[Opening Excerpted data section]

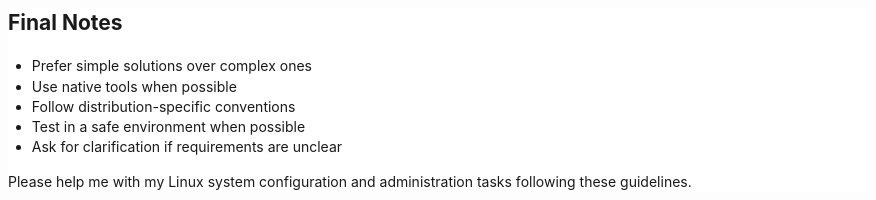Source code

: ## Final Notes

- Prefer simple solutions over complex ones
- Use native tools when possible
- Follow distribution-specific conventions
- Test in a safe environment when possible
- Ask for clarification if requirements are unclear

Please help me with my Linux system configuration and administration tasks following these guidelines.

[Closing Excerpted data section]
[Opening Excerpted data section]

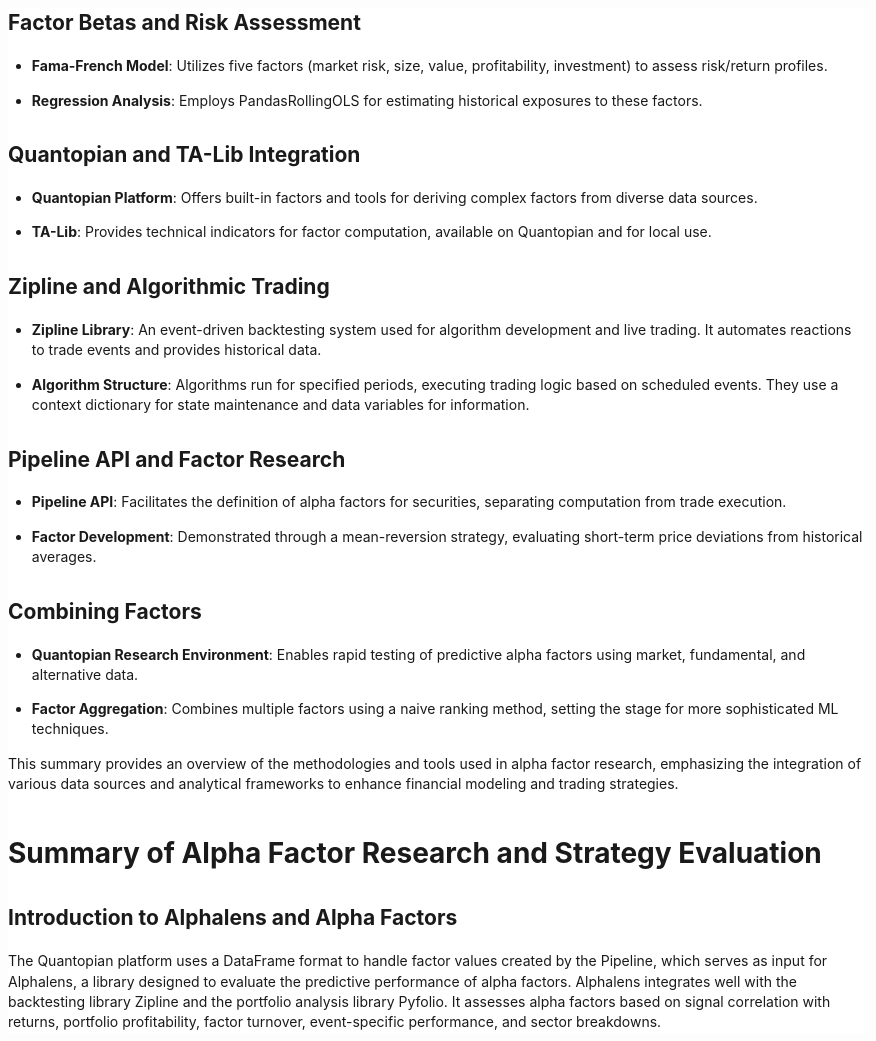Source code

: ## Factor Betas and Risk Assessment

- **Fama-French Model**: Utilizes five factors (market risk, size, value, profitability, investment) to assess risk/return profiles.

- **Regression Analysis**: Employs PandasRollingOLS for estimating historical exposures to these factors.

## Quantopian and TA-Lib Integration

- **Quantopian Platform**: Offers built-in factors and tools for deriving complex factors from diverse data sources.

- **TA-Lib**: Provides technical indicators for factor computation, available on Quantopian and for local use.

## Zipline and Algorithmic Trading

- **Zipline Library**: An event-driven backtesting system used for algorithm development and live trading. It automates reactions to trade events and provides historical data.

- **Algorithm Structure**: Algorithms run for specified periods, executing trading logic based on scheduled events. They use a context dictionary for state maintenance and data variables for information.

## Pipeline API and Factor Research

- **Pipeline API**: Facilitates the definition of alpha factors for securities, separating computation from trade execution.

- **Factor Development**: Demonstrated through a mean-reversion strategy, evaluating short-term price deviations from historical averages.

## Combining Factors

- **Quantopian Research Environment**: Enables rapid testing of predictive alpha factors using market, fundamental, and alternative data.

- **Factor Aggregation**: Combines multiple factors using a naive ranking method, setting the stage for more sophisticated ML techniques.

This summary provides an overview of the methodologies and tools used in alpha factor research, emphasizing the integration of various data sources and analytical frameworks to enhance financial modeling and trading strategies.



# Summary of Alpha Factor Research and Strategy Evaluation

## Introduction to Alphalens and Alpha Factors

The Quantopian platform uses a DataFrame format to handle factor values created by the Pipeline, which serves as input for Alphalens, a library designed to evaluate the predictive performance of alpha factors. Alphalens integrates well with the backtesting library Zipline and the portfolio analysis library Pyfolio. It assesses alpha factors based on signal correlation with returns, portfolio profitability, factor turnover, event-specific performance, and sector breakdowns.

[Closing Excerpted data section]

◆ Prompt ◆
Set down precisely the lines above between the line holding "- **Quantopian Research" and the line holding "- **Factor Aggregation**: Combines", inclusive, and nothing beyond them.

◆ Finished exercise ◆
- **Quantopian Research Environment**: Enables rapid testing of predictive alpha factors using market, fundamental, and alternative data.

- **Factor Aggregation**: Combines multiple factors using a naive ranking method, setting the stage for more sophisticated ML techniques.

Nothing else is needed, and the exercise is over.